*SELECTED EXCERPT:*
BEGIN
Serve Others for the Honor and Glory of God
by Bebe Kennedy
A long-standing maxim of mental health is to “give one’s self away”. To do this makes sense for a number of reasons. It is very easy to become self-centered when temporal concerns become front and center in our lives.
Ask yourself how much time is allotted to matters such as material purchases, social activities, and personal appearance. While these aspects of life have their place, we can be swayed and go overboard into vanity and self-satisfaction.
We make excuses for not becoming involved in charitable works, explaining that we all have a variety of activities and problems that need attention. There is no doubt that everyone is beset with numerous responsibilities and burdens, and sometimes difficulties like unemployment and major physical impairments are all-consuming. But, barring an overwhelming issue, most of us can commit some time for the betterment of humanity.
We receive grace when we offer acts of charity for the honor and glory of God. As Mother Teresa of Calcutta stated, “We are not social workers”. All acts of charity performed by the Missionaries of Charity are done so out of love for Jesus.
Moreover, when we give of ourselves to the needy or for a worthy cause, we escape ourselves, our self-absorption, and find relief from daily pressures and anxieties. Being of service through sacrifice of time and talent separates us from the cares of the day while alleviating the suffering of our neighbor.
END
*EXTRACTED RECORDS:*
BEGIN
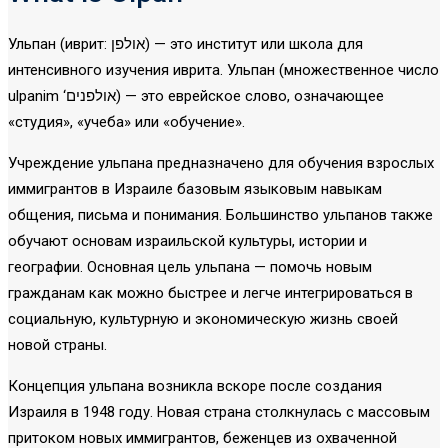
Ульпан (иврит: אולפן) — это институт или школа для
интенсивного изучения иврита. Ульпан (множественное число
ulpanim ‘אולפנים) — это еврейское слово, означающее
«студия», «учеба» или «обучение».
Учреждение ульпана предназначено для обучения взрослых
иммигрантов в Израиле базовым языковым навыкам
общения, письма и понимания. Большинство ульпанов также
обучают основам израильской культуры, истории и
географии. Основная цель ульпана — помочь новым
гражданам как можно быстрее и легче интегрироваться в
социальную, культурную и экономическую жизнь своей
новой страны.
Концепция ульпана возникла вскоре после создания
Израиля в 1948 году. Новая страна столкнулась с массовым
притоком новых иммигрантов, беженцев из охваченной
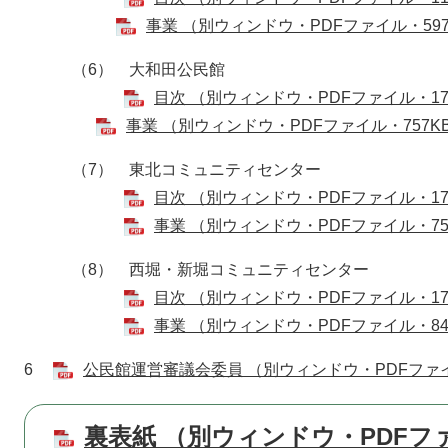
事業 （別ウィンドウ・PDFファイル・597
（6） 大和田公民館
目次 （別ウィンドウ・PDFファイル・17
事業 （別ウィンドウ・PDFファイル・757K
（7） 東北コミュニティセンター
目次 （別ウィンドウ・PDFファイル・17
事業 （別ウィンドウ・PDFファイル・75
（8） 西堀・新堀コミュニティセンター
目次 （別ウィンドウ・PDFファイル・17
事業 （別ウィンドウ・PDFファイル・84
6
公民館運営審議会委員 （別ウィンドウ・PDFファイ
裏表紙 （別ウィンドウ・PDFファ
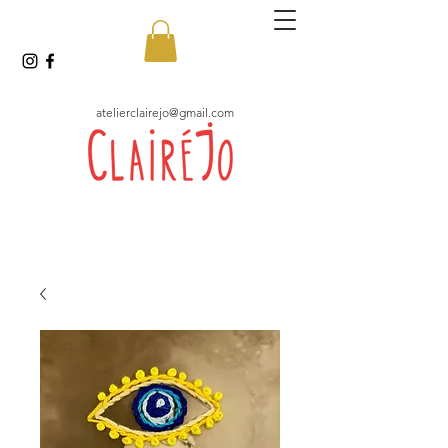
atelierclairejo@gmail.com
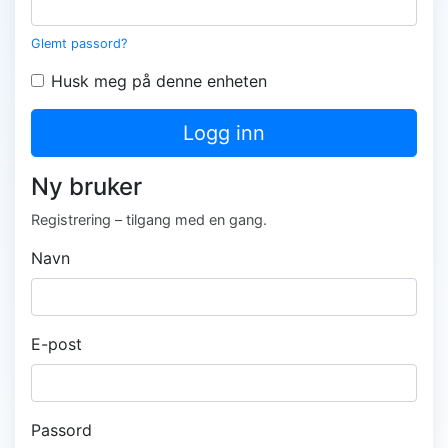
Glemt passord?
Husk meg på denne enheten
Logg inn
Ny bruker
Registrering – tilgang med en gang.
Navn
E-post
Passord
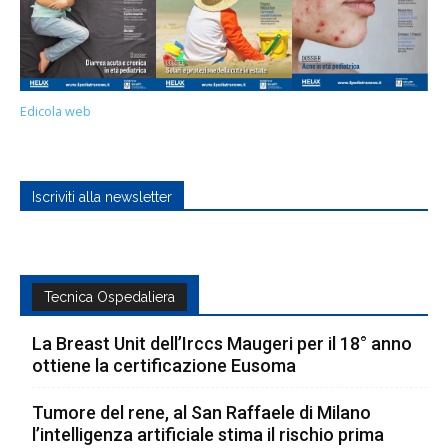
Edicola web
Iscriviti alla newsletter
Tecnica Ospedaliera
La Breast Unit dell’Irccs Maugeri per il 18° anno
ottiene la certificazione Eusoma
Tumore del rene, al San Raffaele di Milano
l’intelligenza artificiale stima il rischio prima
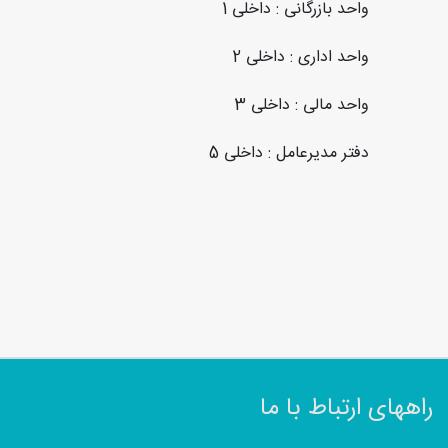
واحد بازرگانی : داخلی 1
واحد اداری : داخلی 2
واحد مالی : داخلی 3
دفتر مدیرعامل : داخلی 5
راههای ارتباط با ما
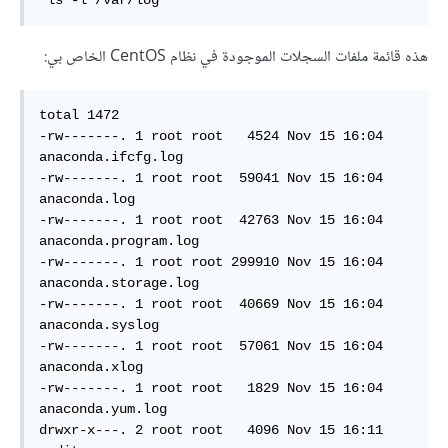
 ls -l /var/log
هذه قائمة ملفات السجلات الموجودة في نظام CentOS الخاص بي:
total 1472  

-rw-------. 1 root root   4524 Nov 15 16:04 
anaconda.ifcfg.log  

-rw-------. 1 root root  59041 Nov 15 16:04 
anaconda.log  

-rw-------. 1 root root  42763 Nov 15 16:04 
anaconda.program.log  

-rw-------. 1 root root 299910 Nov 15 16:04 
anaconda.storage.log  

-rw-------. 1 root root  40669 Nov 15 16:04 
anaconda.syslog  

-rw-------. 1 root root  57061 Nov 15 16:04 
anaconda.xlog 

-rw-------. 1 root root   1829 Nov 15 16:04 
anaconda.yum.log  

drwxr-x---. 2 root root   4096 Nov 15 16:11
END
*EXERCISE REQUIREMENTS:*
a. Decide whether each statement agrees with the essay on serving others. For each, answer yes or no and quote the words from the essay that settle it: (i) Acts of charity by the Missionaries of Charity are done out of love for Jesus. (ii) Material purchases, social activities, and personal appearance have no place in life. (iii) Giving of ourselves to the needy brings relief from daily pressures.
b. Reproduce the part of the essay on serving others that opens with the words containing "We receive grace" and closes with "of our neighbor.".

*LIST OF ANSWERS:*
a.
(i) Yes: "All acts of charity performed by the Missionaries of Charity are done so out of love for Jesus."
(ii) No: "While these aspects of life have their place"
(iii) Yes: "find relief from daily pressures and anxieties"

b.
We receive grace when we offer acts of charity for the honor and glory of God. As Mother Teresa of Calcutta stated, “We are not social workers”. All acts of charity performed by the Missionaries of Charity are done so out of love for Jesus.
Moreover, when we give of ourselves to the needy or for a worthy cause, we escape ourselves, our self-absorption, and find relief from daily pressures and anxieties. Being of service through sacrifice of time and talent separates us from the cares of the day while alleviating the suffering of our neighbor.